*SEITENTEXT*:
● ● ● ● ● ● ●

Taiwan beendet Deutschlands nächsten WM-Medaillentraum

SH 23.02.2024

Busan. Taiwan hat den Gewinn der 13. WM-Medaille für eine deutsche Herren-Mannschaft in der 98-jährigen Geschichte von Tischtennis-Weltmeisterschaften verhindert. Im Viertelfinale der Titelkämpfe in Südkorea unterlag das Team des Bundestrainer-Duos Jörg Roßkopf und Lars Hielscher mit 0:3. Dieser nach einer glatten Niederlage klingende Endstand war in Wirklichkeit jedoch ein mehr als zweieinhalbstündiger spannungsgeladener Thriller auf hohem Niveau.

Ovtcharov: "Besser, es passiert hier als in Paris"

"So ein Spiel erlebst du nicht oft! Das 0:3 hört sich katastrophal an, aber wir waren gar nicht weit weg davon, heute 3:0 zu gewinnen", brachte es Dimitrij Ovtcharov auf den Punkt. "Diese Erfahrung erdet uns und wird uns helfen, bei Olympia in Paris noch geschärfter und aufmerksamer ins Turnier zu gehen." Der Olympia-Rekordmedaillengewinner fügte hinzu: "So eine Niederlage haben wir gefühlt die letzten 15 Jahre nicht erlebt. Es ist echt bitter, dass das bei einer WM passiert. Aber besser, es passiert hier als in Paris."

Roßkopf: "Das gibt uns Motivation für die nächsten Wochen"

"Wir sind definitiv enttäuscht, haben im Vorfeld aber schon gewusst, dass Taiwan eine echt starke Mannschaft ist", kommentierte Bundestrainer Roßkopf. "Alle drei Spiele hätten auch in die andere Richtung laufen können. Wir waren in allen drei Spielen gezwungen, ans Limit zu gehen, aber Taiwan war heute immer zwei Punkte besser. Dadurch haben sie den Sieg verdient. Das müssen wir akzeptieren. Es ist gut für uns zu wissen, dass wir Richtung Paris noch eine Schippe drauflegen müssen. Das gibt uns Motivation für die nächsten Wochen."

Qiu: "Erfahrungswerte, die ich mitnehmen muss"

Dem Timo Boll Taiwans Chuang Chih-Yuan gelang im Auftakteinzel das Break gegen Europameister Dang Qiu. Der 42-jährige Doppel-Weltmeister von 2013 spielte vor allem im fünften Durchgang mit einer schier aberwitzigen Mischung aus Antizipation und Reaktion und unglaublichen Platzierungen. Qiu bewies Moral, glaubte auch bei 5:10 im entscheidenden Satz noch an seine Chance. Doch Chuang brachte durch ein 11:9 seine Mannschaft in Führung.

● ● ● ● ● ● ●

*VORLIEGENDE EINTRÄGE*:
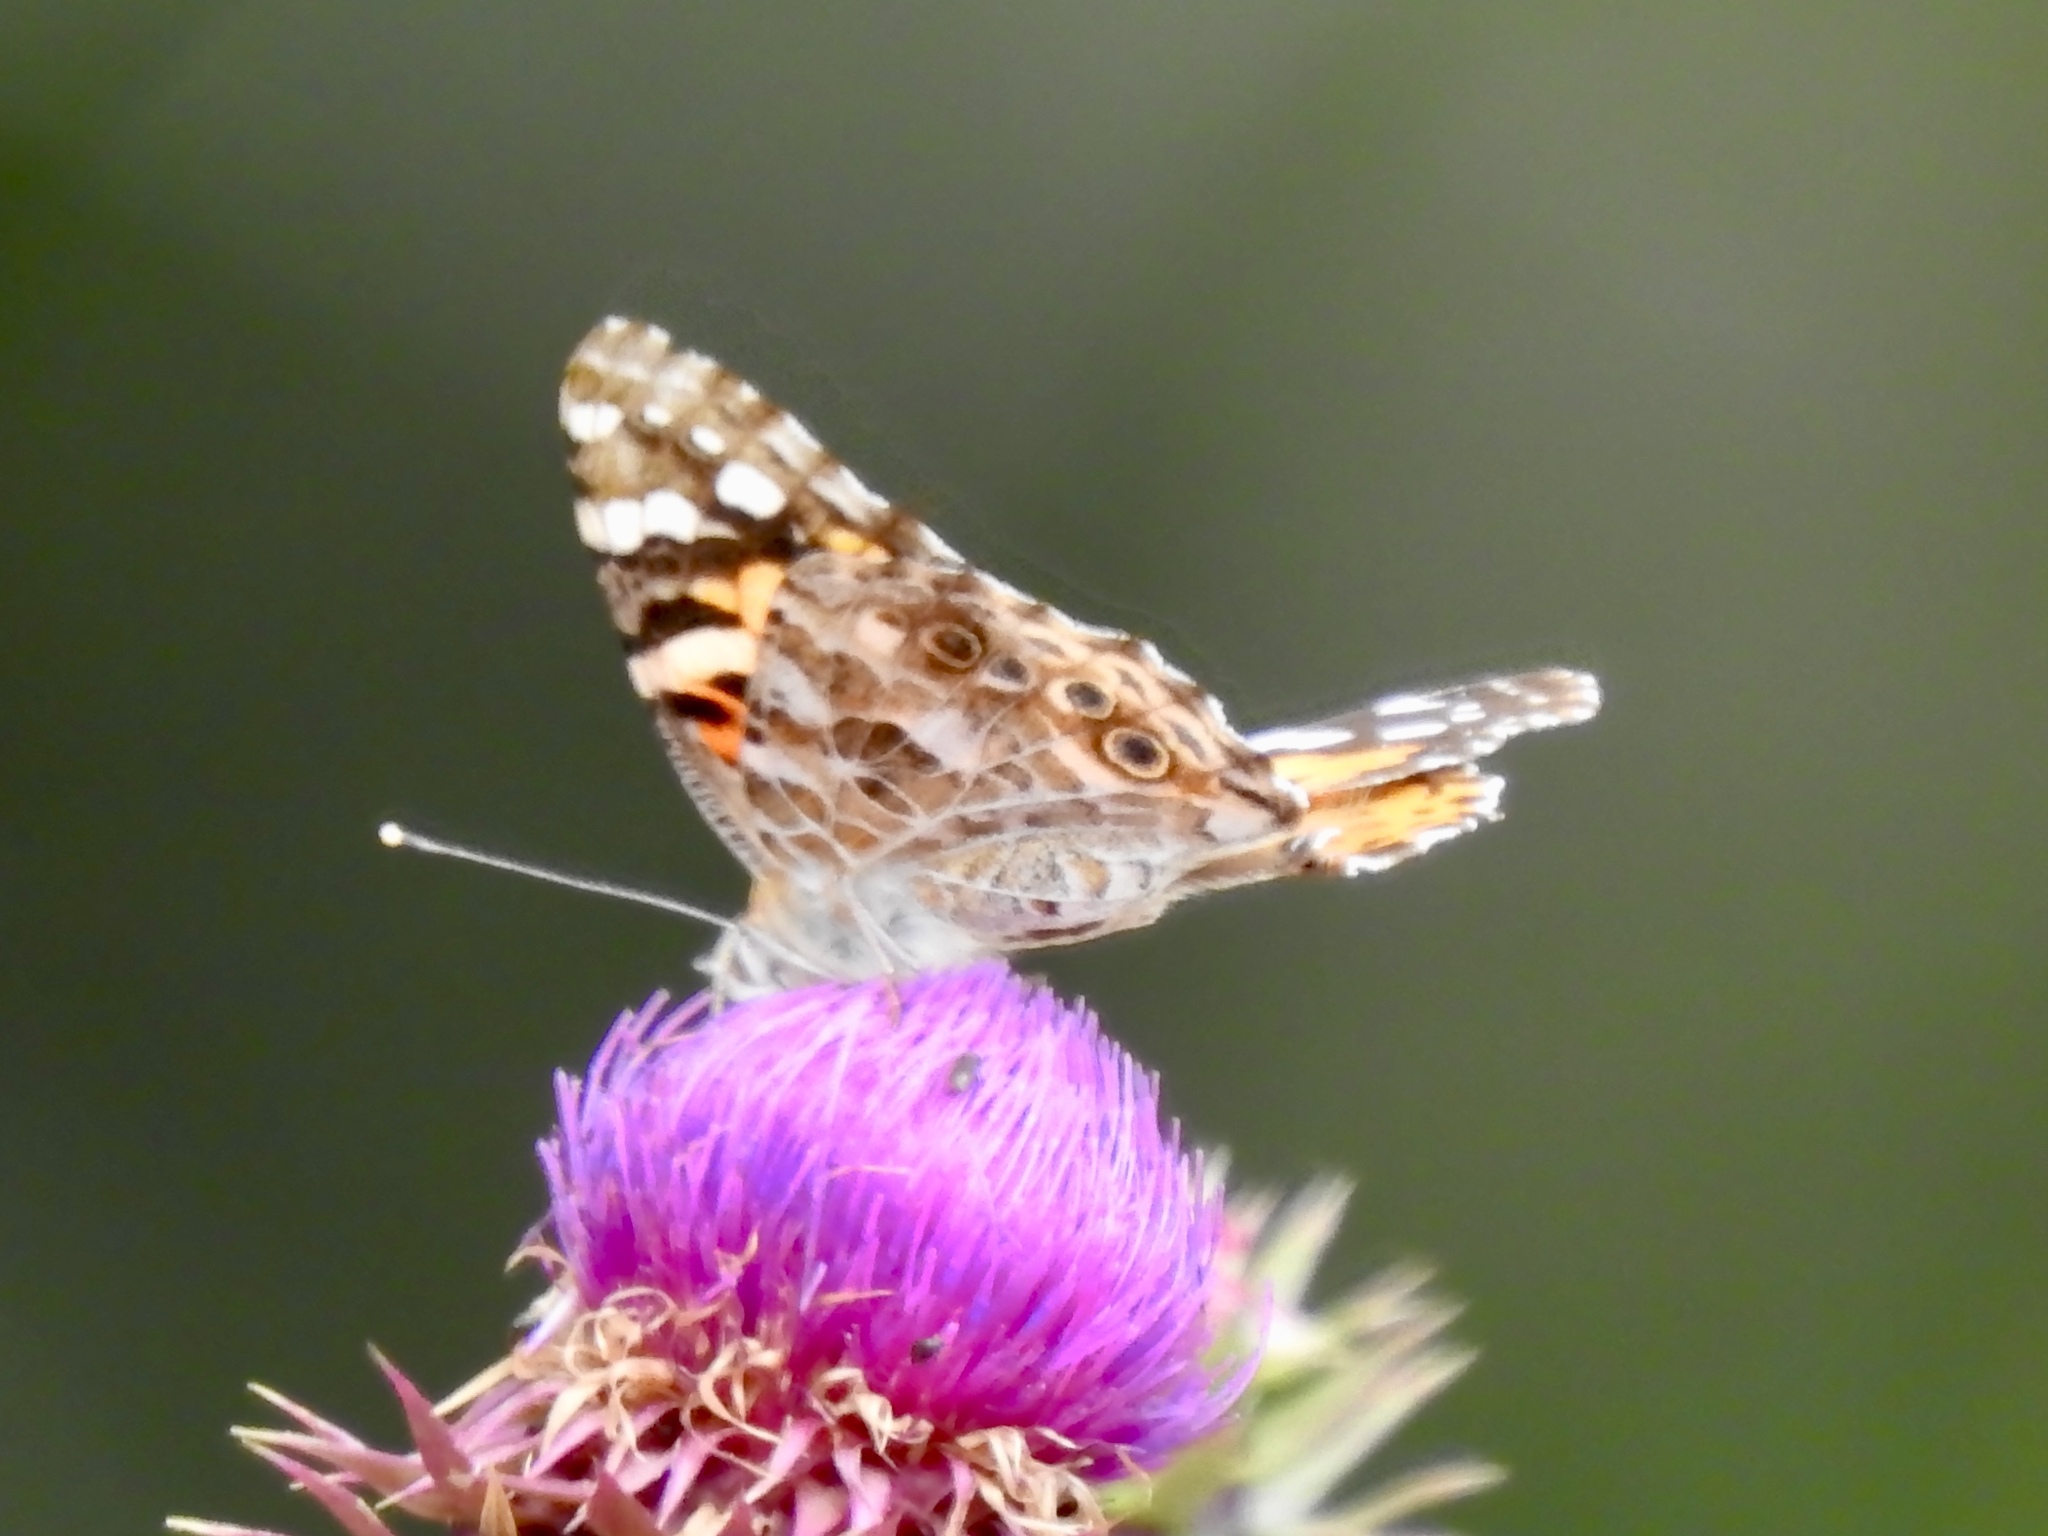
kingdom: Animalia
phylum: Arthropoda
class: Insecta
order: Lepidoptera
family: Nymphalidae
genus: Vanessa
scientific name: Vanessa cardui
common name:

● ● ● ● ● ● ●

*KURZE ÜBUNG*:
Mit welchem Endstand verlor die deutsche Herren-Mannschaft laut Seitentext das Viertelfinale gegen Taiwan? Maßgeblich ist ausschließlich der Seitentext.

*ERGEBNIS*:
Mit 0:3.